■ **EXERCISE OBJECTIVE**: The stretch wanted below opens at the line containing "av tjänster, inklusive" and closes at the line containing "beantragen. Wenn ein kompliziertes Verfahren". Please return it exactly, with no other lines.

■ **DATA RECORDS**:
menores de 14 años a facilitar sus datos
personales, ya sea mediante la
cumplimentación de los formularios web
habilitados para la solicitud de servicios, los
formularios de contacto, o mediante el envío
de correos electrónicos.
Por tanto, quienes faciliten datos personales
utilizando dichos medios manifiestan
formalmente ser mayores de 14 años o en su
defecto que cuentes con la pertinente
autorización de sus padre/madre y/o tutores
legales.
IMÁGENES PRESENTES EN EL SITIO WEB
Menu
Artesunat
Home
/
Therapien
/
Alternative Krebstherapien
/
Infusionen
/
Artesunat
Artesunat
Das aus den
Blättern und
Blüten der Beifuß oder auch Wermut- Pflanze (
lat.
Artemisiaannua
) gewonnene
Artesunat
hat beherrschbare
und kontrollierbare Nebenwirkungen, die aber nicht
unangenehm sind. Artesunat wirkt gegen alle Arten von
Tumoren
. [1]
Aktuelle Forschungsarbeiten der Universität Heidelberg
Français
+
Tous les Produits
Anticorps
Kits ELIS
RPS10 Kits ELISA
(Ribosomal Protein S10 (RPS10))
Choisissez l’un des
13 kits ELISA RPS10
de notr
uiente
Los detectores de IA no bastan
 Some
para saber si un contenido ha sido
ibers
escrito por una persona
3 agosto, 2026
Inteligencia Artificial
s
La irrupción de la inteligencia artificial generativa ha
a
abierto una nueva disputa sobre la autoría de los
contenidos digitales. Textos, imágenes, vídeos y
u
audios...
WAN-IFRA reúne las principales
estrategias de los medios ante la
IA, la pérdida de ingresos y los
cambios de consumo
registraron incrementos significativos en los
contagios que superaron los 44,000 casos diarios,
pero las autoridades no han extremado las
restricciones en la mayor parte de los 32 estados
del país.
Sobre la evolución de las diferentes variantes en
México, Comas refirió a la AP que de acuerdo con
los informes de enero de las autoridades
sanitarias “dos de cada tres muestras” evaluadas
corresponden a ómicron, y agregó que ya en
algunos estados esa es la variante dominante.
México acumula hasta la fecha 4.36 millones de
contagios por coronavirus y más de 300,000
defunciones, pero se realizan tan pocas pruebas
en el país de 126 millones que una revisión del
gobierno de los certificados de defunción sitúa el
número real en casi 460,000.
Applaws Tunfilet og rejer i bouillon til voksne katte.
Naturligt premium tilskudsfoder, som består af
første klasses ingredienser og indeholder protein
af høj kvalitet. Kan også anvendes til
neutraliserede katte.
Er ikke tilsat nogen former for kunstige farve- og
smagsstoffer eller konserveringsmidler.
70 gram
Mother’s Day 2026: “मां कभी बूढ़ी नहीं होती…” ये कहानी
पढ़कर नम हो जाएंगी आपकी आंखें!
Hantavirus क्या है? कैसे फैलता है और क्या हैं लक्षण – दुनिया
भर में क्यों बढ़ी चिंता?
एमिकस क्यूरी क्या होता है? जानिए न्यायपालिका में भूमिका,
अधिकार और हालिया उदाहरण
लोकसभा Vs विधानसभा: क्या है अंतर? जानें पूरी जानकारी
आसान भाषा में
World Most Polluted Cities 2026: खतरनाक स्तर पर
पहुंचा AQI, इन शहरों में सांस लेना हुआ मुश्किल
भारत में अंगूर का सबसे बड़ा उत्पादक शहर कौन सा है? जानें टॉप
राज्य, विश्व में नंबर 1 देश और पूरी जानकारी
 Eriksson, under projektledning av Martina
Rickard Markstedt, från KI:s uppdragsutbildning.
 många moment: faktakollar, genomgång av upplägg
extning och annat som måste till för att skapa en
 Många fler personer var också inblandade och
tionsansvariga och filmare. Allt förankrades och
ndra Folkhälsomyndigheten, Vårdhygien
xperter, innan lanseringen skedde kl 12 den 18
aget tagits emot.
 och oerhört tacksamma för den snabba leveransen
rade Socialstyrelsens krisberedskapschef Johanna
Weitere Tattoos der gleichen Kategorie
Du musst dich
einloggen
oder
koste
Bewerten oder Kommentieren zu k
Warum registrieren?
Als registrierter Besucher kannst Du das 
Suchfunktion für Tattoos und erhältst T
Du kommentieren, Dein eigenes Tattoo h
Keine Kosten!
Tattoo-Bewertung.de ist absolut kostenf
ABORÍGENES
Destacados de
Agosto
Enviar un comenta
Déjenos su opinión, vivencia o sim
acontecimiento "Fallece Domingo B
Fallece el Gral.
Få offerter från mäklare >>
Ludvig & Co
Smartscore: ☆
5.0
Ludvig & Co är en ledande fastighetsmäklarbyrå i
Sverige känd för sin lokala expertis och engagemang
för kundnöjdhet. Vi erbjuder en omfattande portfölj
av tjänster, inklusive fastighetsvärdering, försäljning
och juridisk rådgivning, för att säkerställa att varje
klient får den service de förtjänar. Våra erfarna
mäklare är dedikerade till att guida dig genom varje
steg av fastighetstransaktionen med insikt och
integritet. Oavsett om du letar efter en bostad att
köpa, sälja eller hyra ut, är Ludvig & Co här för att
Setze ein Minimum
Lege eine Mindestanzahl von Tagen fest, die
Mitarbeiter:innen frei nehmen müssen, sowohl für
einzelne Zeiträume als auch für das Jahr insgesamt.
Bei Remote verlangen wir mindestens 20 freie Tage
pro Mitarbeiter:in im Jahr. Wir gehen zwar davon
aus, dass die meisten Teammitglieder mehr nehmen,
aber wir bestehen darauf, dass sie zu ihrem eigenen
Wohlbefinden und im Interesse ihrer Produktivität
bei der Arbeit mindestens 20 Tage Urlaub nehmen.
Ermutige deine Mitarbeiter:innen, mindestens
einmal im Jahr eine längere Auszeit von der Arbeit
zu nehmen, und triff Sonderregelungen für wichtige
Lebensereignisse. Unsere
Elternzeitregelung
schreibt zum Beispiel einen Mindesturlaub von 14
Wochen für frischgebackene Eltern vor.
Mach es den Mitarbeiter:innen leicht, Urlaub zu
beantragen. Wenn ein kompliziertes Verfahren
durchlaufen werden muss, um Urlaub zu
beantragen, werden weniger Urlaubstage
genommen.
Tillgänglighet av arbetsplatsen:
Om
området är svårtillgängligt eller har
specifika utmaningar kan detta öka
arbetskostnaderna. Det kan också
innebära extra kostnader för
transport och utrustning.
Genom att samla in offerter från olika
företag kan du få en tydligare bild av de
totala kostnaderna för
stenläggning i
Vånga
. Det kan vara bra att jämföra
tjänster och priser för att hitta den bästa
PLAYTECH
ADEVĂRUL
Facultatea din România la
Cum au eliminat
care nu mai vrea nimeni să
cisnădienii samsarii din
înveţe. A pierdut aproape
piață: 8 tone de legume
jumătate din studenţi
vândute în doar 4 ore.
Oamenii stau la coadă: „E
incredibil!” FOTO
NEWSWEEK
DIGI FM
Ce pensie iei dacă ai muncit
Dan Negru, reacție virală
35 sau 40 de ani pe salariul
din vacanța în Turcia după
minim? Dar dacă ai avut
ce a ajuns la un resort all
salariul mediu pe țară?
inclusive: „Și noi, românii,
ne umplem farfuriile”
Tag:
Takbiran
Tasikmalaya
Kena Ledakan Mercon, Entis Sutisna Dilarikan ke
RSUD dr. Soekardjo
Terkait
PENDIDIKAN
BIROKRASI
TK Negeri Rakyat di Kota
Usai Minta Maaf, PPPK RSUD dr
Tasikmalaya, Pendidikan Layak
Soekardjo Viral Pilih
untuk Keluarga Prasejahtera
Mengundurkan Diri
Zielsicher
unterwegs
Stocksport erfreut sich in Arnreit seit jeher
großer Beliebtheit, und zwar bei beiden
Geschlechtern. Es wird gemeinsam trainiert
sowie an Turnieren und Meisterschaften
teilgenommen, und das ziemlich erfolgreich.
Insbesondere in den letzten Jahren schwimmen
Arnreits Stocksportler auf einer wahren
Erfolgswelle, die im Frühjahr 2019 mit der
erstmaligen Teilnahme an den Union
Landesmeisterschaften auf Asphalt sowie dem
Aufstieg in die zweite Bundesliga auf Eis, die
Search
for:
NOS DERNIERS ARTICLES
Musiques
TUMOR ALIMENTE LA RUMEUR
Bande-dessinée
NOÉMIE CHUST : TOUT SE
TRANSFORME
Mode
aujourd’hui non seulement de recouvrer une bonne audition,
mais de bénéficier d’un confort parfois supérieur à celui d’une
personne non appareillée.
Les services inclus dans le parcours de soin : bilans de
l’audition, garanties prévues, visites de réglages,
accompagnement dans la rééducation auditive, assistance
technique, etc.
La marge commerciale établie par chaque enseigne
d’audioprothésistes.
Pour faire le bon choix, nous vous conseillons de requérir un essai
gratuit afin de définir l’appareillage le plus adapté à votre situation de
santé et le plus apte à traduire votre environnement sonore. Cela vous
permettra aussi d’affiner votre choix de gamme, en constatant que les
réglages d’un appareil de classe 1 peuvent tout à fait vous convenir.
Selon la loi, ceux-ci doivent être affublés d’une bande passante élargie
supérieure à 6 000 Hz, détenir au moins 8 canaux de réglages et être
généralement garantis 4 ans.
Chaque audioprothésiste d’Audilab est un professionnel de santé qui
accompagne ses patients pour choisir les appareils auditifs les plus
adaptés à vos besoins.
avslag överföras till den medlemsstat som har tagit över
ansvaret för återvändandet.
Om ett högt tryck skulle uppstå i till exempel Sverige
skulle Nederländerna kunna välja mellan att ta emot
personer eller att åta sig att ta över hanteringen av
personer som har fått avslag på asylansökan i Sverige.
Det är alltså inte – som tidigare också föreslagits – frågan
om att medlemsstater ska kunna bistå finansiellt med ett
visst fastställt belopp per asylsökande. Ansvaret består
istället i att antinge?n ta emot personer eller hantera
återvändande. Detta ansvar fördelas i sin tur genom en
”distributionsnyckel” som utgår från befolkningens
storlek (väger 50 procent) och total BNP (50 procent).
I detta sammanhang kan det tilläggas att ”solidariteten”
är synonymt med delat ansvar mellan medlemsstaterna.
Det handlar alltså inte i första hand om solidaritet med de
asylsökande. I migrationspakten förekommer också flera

■ **RESPONSE FOR THIS EXERCISE**:
av tjänster, inklusive fastighetsvärdering, försäljning
och juridisk rådgivning, för att säkerställa att varje
klient får den service de förtjänar. Våra erfarna
mäklare är dedikerade till att guida dig genom varje
steg av fastighetstransaktionen med insikt och
integritet. Oavsett om du letar efter en bostad att
köpa, sälja eller hyra ut, är Ludvig & Co här för att
Setze ein Minimum
Lege eine Mindestanzahl von Tagen fest, die
Mitarbeiter:innen frei nehmen müssen, sowohl für
einzelne Zeiträume als auch für das Jahr insgesamt.
Bei Remote verlangen wir mindestens 20 freie Tage
pro Mitarbeiter:in im Jahr. Wir gehen zwar davon
aus, dass die meisten Teammitglieder mehr nehmen,
aber wir bestehen darauf, dass sie zu ihrem eigenen
Wohlbefinden und im Interesse ihrer Produktivität
bei der Arbeit mindestens 20 Tage Urlaub nehmen.
Ermutige deine Mitarbeiter:innen, mindestens
einmal im Jahr eine längere Auszeit von der Arbeit
zu nehmen, und triff Sonderregelungen für wichtige
Lebensereignisse. Unsere
Elternzeitregelung
schreibt zum Beispiel einen Mindesturlaub von 14
Wochen für frischgebackene Eltern vor.
Mach es den Mitarbeiter:innen leicht, Urlaub zu
beantragen. Wenn ein kompliziertes Verfahren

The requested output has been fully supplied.